Bu âyette de birtakım sosyal ilkeler ortaya konmaktadır. Şöyle ki:
* İman etmiş bir erkek müşrik bir kadınla evlenemez.
* İman etmiş bir câriye, evlenmek için müşrik bir kadından hayırlıdır.
* İman etmiş bir kadın, müşrik bir erkekle evlenemez.
* İman etmiş bir köle, evlenmek için müşrik bir erkekten hayırlıdır.
Buradaki أمة [eme/câriye] ve عبد [‘abd/köle] ile, kâfirlerin elindeki köle ve câriyeler kasdedilmiştir.
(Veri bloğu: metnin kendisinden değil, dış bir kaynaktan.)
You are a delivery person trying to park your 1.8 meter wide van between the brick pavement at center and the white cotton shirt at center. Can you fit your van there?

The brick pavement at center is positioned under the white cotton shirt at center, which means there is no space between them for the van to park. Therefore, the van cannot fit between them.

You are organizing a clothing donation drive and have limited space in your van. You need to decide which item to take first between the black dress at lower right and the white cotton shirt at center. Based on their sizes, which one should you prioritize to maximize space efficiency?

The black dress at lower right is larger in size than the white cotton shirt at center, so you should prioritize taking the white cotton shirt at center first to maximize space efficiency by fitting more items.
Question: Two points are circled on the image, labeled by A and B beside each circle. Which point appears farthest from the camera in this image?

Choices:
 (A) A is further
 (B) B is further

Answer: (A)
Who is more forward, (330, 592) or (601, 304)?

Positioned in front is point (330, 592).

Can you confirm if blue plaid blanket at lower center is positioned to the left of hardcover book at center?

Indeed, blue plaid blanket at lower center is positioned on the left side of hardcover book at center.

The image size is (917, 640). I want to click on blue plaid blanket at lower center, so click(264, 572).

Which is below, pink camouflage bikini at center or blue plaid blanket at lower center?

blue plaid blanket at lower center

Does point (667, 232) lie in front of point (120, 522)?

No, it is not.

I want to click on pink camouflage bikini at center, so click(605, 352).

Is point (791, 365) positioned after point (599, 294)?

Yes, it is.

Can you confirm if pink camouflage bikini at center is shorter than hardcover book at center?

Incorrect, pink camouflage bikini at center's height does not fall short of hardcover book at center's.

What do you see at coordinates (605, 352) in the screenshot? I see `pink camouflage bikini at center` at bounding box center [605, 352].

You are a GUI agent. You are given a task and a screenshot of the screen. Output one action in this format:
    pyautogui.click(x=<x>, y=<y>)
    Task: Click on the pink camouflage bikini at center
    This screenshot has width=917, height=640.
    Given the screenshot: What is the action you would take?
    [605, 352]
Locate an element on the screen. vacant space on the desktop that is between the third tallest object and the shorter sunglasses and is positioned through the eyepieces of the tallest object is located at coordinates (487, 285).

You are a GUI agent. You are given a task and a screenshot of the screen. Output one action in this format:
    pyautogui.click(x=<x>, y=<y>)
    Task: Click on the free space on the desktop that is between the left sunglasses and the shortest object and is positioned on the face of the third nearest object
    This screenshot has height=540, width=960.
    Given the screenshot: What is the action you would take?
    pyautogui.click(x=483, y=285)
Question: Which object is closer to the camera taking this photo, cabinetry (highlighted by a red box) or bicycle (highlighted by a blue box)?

Zira bu süreçte mü’minlerin köle ve câriyelerinin bulunması uygun değildir.
Bu âyetteki, ...o [müşrik kadın], sizin çok hoşunuza gitmiş olsa da, ...o [müşrik erkek], sizin çok hoşunuza gitmiş olsa da ifadeleriyle; iman etmiş bir câriyenin, hür, asil, güzel ve makam-servet sahibi müşrik bir kadından; iman etmiş bir kölenin, hür, asil, yakışıklı ve mal-mülk sahibi müşrik bir erkekten hayırlı olduğu bildirilmektedir.
Mü’min kadının müşrikle evlendirilmeme gerekçesi olarak, Onlar ateşe çağırırlar buyurulmuştur; zira müşrikler eş ve çocuklarını cehenneme götürürler. Buna karşılık, Allah ise Kendi bilgisi ile cennete ve mağfirete çağırır buyurularak, koyduğu ilkelerle Allah'ın cennete ve mağfirete çağırdığı ifade edilmiştir. Demek ki bu ilke, başta aile olmak üzere tüm insanların dünya ve âhiret selâmeti için konulmuştur. Şöyle ki, bir mü’minin bir müşrikle evlenmesi, mü’mini şirke sürükleyebilir. Çünkü evlilik, sadece cinsel birliktelik değildir; onun sosyolojik, pisikolojik ve kültürel boyutları vardır. Müslüman eş, müşrik eşi, ailesini ve çocuklarını İslâm'a sokabileceği gibi; müşrik eş de, mü’min eşi, ailesini ve çocuklarını şirke sokabilir. Aklı başında olan bir mü’min kendini böyle bir riske atmaz; müşrikle evlenmektense evlenmemeyi tercih eder.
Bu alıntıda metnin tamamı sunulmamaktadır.